Write out, word for word, every line of the entries from the very first one through the line containing "Medias Arrow Pack x 4", both ends included.

• Dataset records
====================

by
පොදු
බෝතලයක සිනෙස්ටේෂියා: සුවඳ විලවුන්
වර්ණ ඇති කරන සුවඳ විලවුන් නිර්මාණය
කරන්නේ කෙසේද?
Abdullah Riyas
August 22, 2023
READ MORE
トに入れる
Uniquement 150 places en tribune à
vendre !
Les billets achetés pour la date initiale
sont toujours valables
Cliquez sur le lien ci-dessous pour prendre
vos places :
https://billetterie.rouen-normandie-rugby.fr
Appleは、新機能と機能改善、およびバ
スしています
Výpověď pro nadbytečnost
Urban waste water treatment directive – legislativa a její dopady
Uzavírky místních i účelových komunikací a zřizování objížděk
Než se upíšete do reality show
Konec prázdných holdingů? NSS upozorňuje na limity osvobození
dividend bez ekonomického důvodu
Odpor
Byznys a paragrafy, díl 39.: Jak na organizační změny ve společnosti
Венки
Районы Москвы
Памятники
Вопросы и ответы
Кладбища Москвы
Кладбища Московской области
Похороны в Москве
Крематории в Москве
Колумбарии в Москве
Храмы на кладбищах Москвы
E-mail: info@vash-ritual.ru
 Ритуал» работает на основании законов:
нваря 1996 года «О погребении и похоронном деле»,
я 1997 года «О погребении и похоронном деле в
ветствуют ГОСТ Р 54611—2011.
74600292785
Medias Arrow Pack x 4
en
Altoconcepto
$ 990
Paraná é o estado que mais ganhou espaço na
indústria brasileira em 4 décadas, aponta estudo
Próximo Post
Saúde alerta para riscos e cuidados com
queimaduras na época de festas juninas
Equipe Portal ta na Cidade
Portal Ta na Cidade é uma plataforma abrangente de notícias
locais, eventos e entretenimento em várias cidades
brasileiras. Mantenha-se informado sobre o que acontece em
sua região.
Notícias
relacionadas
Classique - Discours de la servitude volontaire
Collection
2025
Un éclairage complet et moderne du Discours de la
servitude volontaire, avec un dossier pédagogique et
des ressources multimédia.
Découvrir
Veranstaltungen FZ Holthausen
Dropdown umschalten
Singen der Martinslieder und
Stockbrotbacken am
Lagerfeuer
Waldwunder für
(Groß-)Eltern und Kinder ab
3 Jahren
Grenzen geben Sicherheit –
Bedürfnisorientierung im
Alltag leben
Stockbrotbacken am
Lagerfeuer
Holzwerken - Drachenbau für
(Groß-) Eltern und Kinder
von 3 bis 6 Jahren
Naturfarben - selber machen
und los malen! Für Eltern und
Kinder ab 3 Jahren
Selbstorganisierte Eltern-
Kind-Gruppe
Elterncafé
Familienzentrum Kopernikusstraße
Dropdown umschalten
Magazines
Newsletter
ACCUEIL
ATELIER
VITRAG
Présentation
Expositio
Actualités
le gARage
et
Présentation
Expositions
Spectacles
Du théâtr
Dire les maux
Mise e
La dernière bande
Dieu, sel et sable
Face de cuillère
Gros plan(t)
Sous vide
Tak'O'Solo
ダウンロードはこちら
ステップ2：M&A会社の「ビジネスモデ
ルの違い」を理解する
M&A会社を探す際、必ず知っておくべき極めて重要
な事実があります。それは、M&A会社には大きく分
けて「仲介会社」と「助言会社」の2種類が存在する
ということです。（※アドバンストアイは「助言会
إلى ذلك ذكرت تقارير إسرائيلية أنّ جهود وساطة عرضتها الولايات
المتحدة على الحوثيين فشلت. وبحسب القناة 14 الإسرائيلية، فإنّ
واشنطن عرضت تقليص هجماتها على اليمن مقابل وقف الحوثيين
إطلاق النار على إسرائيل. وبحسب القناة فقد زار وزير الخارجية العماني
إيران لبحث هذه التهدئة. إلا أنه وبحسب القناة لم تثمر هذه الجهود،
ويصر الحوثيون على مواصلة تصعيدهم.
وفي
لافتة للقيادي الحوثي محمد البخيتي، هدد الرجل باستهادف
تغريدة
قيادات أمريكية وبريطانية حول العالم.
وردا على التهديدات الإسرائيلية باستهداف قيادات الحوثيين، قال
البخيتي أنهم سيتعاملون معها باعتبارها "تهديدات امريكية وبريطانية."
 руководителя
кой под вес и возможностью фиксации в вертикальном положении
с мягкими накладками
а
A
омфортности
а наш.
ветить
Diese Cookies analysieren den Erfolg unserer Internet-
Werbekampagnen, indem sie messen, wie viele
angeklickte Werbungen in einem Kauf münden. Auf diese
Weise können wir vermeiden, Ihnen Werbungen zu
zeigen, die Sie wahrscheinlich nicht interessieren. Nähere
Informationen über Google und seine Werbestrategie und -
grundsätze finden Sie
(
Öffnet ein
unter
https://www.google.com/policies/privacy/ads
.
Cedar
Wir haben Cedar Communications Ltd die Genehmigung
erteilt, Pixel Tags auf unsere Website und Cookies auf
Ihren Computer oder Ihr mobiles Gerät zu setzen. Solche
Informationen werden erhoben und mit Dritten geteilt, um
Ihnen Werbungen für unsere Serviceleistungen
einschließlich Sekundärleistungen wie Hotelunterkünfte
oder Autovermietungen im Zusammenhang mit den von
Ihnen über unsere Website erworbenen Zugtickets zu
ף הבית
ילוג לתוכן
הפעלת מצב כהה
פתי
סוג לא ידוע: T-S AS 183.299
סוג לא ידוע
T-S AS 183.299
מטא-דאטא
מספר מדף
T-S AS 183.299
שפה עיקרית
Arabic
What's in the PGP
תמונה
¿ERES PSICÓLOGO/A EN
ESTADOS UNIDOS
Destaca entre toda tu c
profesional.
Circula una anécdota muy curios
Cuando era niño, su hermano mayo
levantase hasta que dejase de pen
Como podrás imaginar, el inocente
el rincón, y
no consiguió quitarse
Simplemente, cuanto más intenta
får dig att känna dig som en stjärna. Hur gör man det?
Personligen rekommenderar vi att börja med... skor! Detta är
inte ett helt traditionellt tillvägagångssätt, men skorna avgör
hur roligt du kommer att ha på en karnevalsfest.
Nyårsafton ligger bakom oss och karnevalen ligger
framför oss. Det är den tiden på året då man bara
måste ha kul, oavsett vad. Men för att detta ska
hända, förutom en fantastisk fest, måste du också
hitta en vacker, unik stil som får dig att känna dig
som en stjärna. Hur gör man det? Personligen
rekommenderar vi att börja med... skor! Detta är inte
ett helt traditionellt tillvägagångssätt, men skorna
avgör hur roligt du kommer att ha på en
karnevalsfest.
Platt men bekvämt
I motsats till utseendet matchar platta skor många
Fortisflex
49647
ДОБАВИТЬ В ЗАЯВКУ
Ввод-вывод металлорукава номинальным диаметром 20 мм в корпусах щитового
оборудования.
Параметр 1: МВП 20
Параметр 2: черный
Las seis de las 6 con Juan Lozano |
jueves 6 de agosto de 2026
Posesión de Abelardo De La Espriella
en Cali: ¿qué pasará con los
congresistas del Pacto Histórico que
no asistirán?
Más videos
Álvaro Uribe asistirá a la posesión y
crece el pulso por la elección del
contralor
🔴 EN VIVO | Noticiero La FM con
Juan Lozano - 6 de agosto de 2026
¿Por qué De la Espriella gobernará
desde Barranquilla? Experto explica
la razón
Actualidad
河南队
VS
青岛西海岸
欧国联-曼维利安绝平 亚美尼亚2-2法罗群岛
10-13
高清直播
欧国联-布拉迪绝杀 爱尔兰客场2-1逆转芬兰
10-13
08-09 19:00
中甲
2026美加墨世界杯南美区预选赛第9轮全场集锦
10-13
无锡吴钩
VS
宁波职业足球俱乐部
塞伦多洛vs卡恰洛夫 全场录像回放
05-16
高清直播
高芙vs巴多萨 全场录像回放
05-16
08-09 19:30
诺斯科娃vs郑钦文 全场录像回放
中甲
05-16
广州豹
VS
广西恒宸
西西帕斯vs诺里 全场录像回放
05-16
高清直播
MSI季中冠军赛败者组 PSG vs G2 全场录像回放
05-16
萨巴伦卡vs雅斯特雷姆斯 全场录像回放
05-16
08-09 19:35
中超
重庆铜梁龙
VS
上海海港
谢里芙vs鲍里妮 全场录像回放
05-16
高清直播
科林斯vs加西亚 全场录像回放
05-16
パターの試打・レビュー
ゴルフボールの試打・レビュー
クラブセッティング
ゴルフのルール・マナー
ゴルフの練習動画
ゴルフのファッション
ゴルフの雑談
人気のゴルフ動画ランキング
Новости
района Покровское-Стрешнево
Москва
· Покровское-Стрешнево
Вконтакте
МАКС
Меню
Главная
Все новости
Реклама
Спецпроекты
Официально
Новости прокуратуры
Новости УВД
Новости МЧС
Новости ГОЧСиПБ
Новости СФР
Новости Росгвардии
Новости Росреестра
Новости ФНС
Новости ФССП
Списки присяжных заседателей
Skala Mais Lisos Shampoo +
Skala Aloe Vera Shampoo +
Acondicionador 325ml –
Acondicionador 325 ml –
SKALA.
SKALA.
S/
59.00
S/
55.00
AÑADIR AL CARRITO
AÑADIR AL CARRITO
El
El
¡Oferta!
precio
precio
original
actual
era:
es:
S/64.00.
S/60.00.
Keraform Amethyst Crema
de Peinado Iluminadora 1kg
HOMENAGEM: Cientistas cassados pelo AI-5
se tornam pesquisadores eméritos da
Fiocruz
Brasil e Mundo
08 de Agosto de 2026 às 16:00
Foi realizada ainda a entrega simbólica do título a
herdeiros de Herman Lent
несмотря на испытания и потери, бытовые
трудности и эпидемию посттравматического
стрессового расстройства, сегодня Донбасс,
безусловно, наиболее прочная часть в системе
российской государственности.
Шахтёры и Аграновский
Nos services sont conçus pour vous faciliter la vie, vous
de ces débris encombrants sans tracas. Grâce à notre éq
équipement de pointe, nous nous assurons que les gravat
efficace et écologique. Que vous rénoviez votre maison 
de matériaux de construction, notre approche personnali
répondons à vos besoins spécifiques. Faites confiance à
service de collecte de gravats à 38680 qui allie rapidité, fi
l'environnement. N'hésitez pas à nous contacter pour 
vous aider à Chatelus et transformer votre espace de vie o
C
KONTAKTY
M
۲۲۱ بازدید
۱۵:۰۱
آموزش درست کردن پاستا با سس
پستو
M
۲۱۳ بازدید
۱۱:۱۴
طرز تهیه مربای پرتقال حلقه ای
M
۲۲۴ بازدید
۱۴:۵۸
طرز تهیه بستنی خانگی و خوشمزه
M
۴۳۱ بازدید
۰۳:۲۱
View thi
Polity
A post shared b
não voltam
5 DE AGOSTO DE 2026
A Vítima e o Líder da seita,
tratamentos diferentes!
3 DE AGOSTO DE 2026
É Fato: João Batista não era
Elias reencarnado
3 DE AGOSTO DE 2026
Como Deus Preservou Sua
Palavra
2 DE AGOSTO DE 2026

====================

• Exercise answer
by
පොදු
බෝතලයක සිනෙස්ටේෂියා: සුවඳ විලවුන්
වර්ණ ඇති කරන සුවඳ විලවුන් නිර්මාණය
කරන්නේ කෙසේද?
Abdullah Riyas
August 22, 2023
READ MORE
トに入れる
Uniquement 150 places en tribune à
vendre !
Les billets achetés pour la date initiale
sont toujours valables
Cliquez sur le lien ci-dessous pour prendre
vos places :
https://billetterie.rouen-normandie-rugby.fr
Appleは、新機能と機能改善、およびバ
スしています
Výpověď pro nadbytečnost
Urban waste water treatment directive – legislativa a její dopady
Uzavírky místních i účelových komunikací a zřizování objížděk
Než se upíšete do reality show
Konec prázdných holdingů? NSS upozorňuje na limity osvobození
dividend bez ekonomického důvodu
Odpor
Byznys a paragrafy, díl 39.: Jak na organizační změny ve společnosti
Венки
Районы Москвы
Памятники
Вопросы и ответы
Кладбища Москвы
Кладбища Московской области
Похороны в Москве
Крематории в Москве
Колумбарии в Москве
Храмы на кладбищах Москвы
E-mail: info@vash-ritual.ru
 Ритуал» работает на основании законов:
нваря 1996 года «О погребении и похоронном деле»,
я 1997 года «О погребении и похоронном деле в
ветствуют ГОСТ Р 54611—2011.
74600292785
Medias Arrow Pack x 4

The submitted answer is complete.